Conditional Distributional Treatment Effects: Doubly Robust Estimation and Testing

2026-03-17Machine Learning

Machine Learning
AI summary

The authors propose a new way to measure how treatments affect not just the average outcome but the whole distribution of outcomes, including things like variability or risk for different groups. They develop a reliable method to estimate this effect, which performs optimally in certain technical senses. Using this, the authors create a test to check if the distributions of potential outcomes are the same across groups, which works under broader conditions than previous tests and has strong guarantees for accuracy. They also provide exact formulas for measuring differences and an efficient algorithm to run their test without heavy computation.

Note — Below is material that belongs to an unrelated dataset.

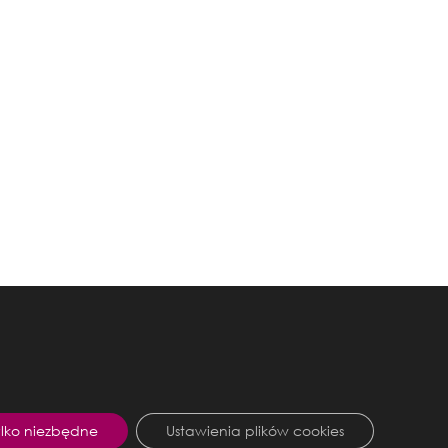
ylko niezbędne
Ustawienia plików cookies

conditional treatment effectsoutcome distributiondoubly robust estimatorminimax optimalitymaximum mean discrepancy (MMD)type 1 errorpermutation testcovariate-dependent effects
Authors
Saksham Jain, Alex Luedtke
Abstract
Beyond conditional average treatment effects, treatments may impact the entire outcome distribution in covariate-dependent ways, for example, by altering the variance or tail risks for specific subpopulations. We propose a novel estimand to capture such conditional distributional treatment effects, and develop a doubly robust estimator that is minimax optimal in the local asymptotic sense. Using this, we develop a test for the global homogeneity of conditional potential outcome distributions that accommodates discrepancies beyond the maximum mean discrepancy (MMD), has provably valid type 1 error, and is consistent against fixed alternatives -- the first test, to our knowledge, with such guarantees in this setting. Furthermore, we derive exact closed-form expressions for two natural discrepancies (including the MMD), and provide a computationally efficient, permutation-free algorithm for our test.